━━━━━ Reading passage

Woolf’s call was given short shrift by the government and the media.

The increase in jail sentences has been especially targeted at the young. In the last decade, the number of young offenders—aged between 15 and 20—held in custody has risen by 900 percent. Some 11,631 young people under the age of 21 are currently held in custody. Of these 2,893 are children aged 15-17 years. Many young offenders are serving sentences of between 18 months and three years for burglary or theft. Some 76 percent of these prisoners will be reimprisoned within two years of their release (the rate of reconvictions is 58 percent for all prisoners).

The lack of space means that many young offenders are held in adult prisons. In Northern Ireland recently a teenage girl was detained in a male prison due to the lack of an alternative placement. A recent court ruling that imprisoned youngsters were also entitled to protections laid out in the Children’s Act created a crisis for the prison service, as young offenders are routinely deprived of their rights.

Not surprisingly, incidence of self-harm is also rising amongst young people in custody. In September, an inquest jury found that neglect had contributed to the suicide of 16-year-old Kevin Jacobs in his cell at Feltham Young Offenders’ Institution in West London.

The inquest heard that Jacobs, who was 20 weeks into a six-months sentence for robbery and assault, had a “phenomenal history” of self-harm. The youngster had been in the care of Lambeth Social Services at the time of his death and had hoped to return to his former care home in Guildford, but had been told it was impossible.

During his time at Feltham Jacobs had spent days in the health care unit, and two weeks before his death had hung himself to the point of unconsciousness before being found.

The jury found that “systematic neglect” played a role in Jacobs’ death and that there was a “gross deficiency” involving lack of co-ordination and sharing information between the relevant authorities. Feltham had failed to provide a “consistent and safe environment,” they ruled.

━━━━━━━━━━
━━━━━ Supplied records

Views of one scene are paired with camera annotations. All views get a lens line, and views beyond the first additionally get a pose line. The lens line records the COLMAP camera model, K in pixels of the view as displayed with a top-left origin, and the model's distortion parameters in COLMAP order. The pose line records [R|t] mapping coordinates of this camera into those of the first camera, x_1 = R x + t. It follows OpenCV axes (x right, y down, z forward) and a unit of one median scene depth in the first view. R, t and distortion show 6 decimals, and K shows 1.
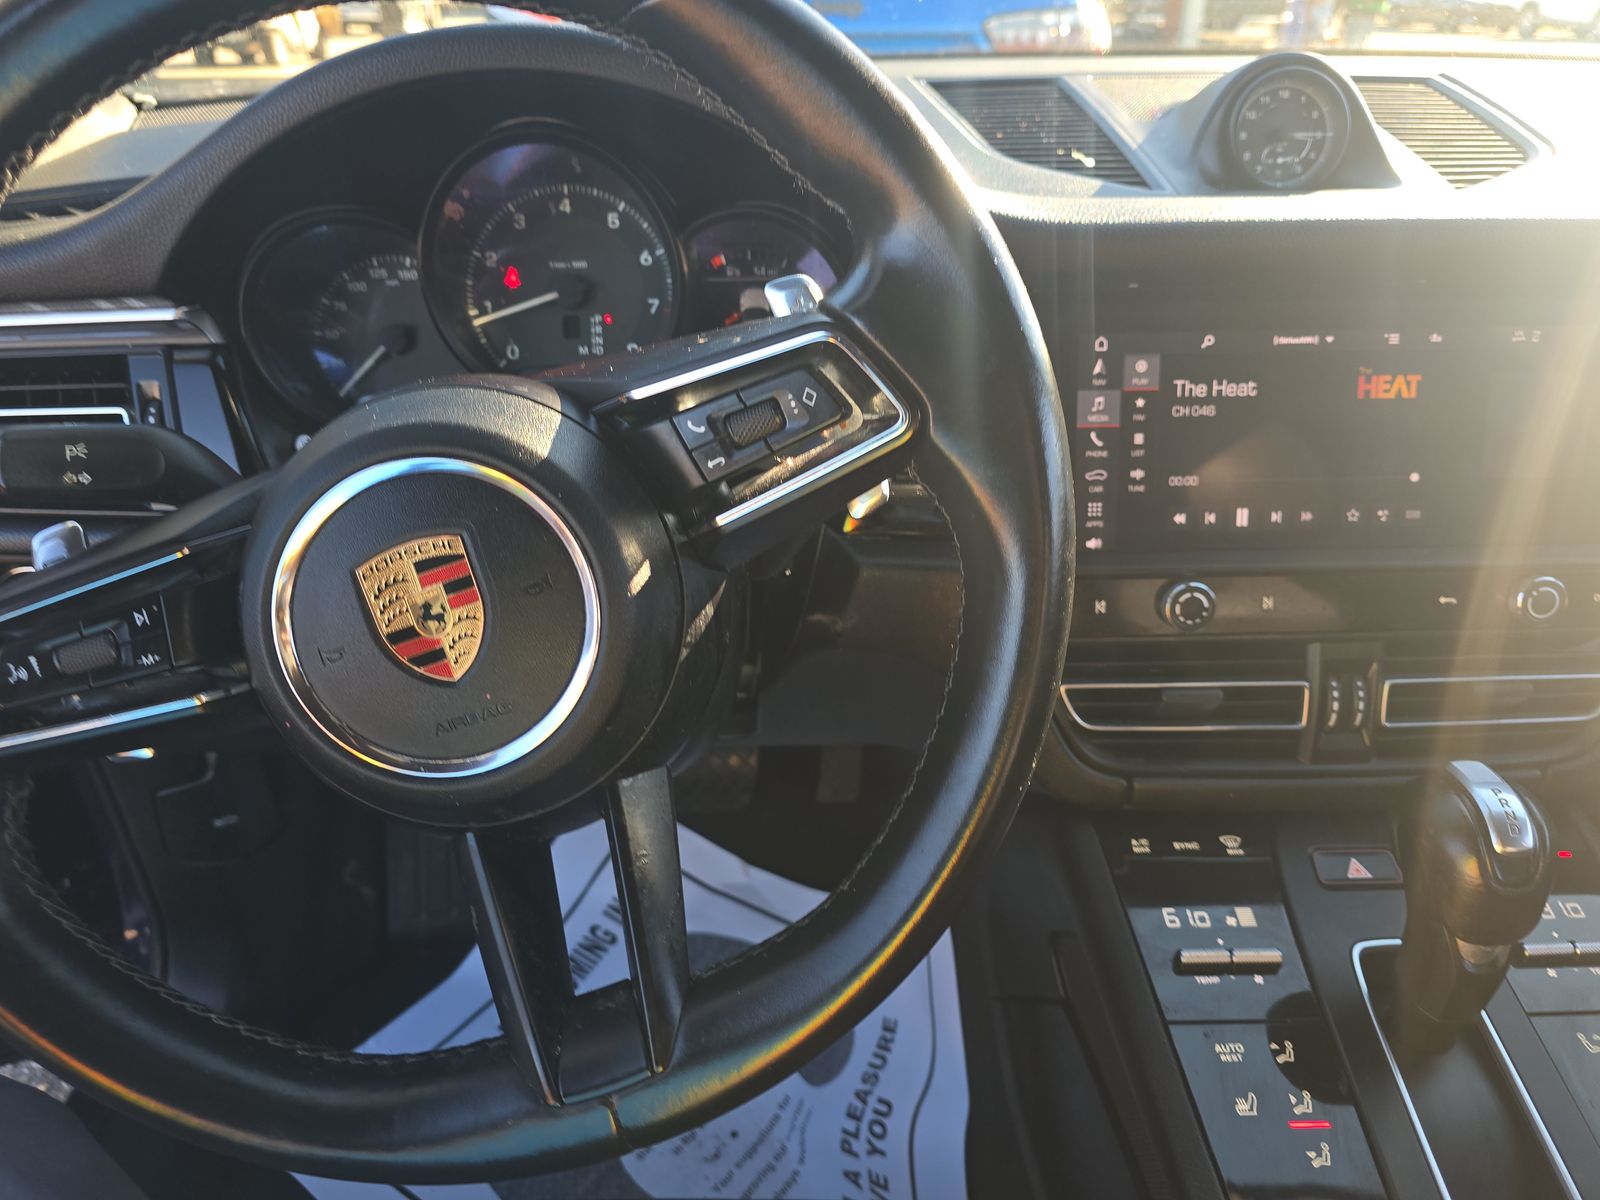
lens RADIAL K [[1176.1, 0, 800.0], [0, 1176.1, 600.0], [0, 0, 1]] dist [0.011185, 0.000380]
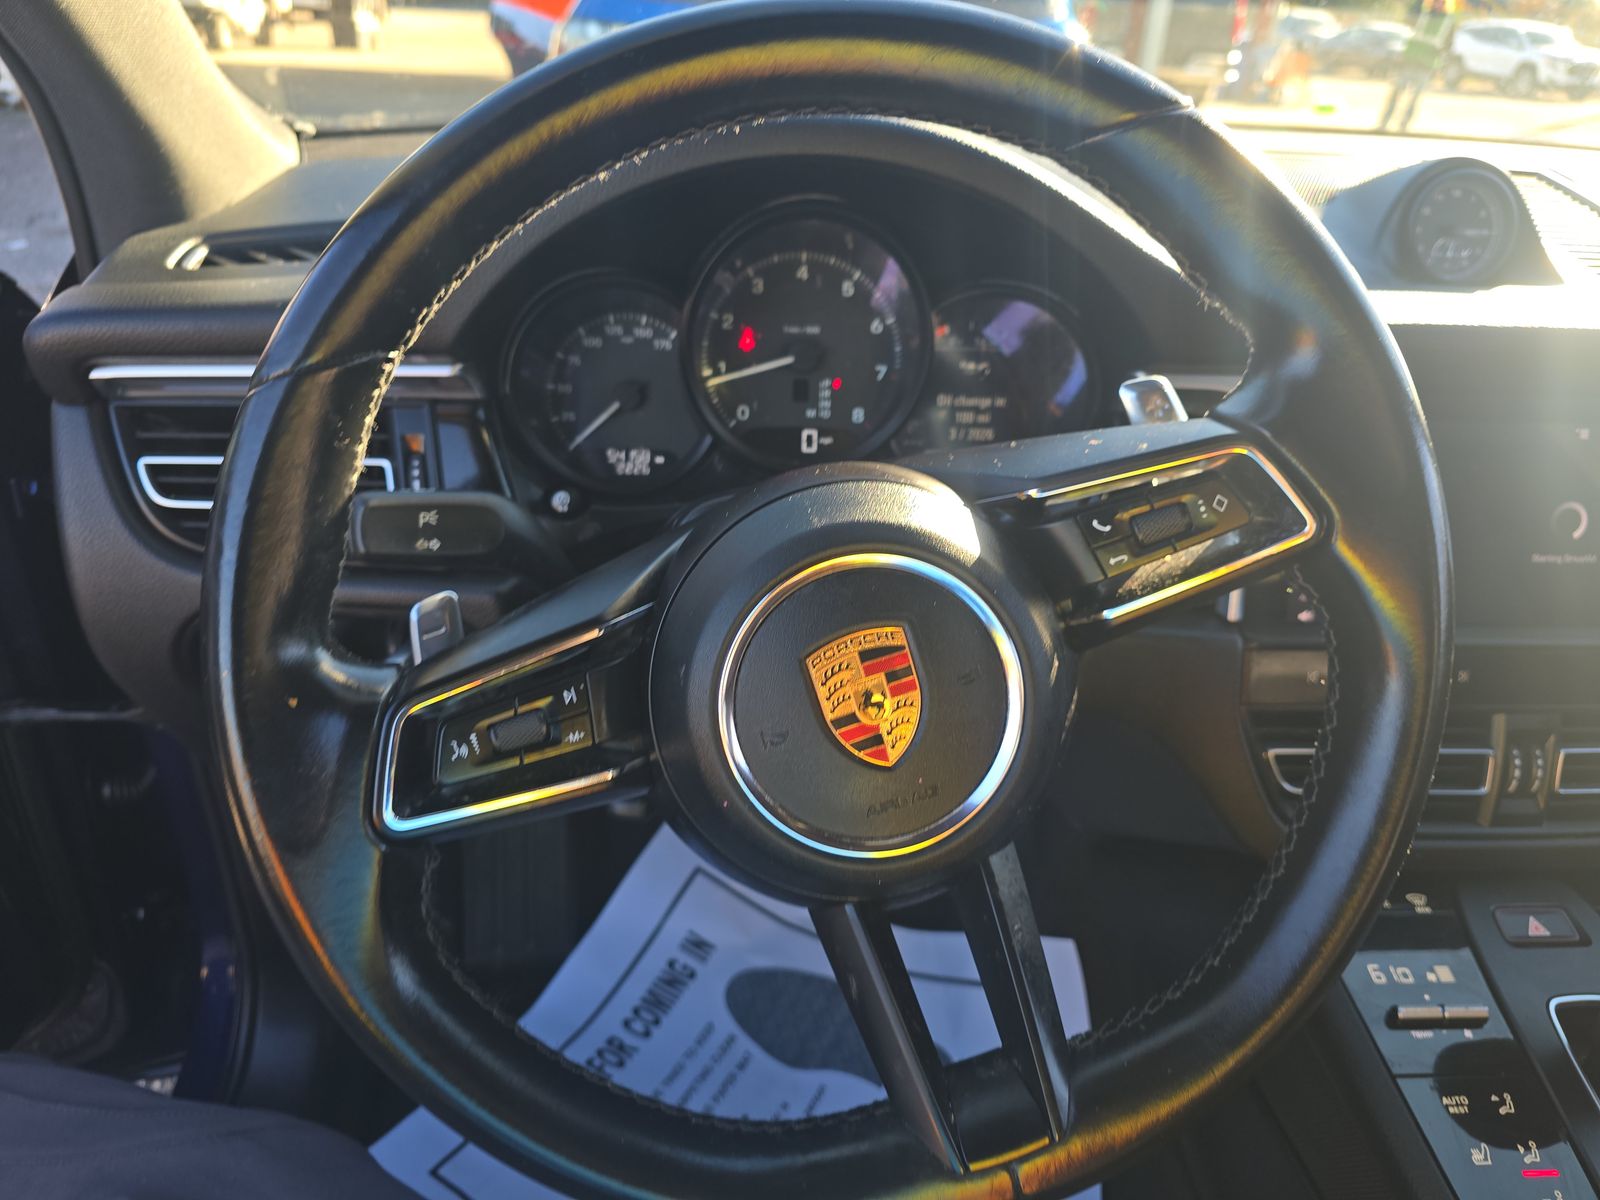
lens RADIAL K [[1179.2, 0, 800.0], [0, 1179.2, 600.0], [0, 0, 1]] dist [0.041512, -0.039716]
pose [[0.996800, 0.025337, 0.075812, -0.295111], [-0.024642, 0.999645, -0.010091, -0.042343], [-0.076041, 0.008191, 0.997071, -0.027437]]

━━━━━━━━━━
━━━━━ Supplied records

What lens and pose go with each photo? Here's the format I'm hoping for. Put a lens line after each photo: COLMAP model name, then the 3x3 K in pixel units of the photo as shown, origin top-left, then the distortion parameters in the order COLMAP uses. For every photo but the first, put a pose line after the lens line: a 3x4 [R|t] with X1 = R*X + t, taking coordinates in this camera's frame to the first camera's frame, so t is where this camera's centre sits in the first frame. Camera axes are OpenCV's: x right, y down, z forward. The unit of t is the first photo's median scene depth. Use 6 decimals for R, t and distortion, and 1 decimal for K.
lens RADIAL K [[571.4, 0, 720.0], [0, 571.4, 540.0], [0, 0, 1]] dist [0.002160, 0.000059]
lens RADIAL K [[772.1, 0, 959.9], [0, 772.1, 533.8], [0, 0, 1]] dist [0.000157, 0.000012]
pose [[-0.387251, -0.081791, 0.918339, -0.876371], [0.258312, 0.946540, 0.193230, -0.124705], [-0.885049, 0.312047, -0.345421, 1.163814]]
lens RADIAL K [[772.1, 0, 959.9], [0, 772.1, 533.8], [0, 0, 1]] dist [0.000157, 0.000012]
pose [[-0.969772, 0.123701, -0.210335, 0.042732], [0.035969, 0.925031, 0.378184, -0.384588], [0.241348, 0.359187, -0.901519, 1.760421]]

━━━━━━━━━━

Task list -
1/ In the article about young offenders in custody, rewrite the paragraph beginning "The increase in jail sentences" as a short bulleted list that keeps its main facts.
2/ According to the article about young offenders in custody, how many children aged 15 to 17 are currently held in custody?

Results of the exercise -
1/
- Rising jail sentences have especially targeted the young.
- Over the last decade, the number of young offenders aged 15 to 20 held in custody has risen by 900 percent.
- 11,631 people under 21 are currently in custody, including 2,893 children aged 15 to 17.
- Many are serving 18 months to three years for burglary or theft.
- 76 percent of these prisoners will be reimprisoned within two years of release, compared with a reconviction rate of 58 percent for all prisoners.

2/ 2,893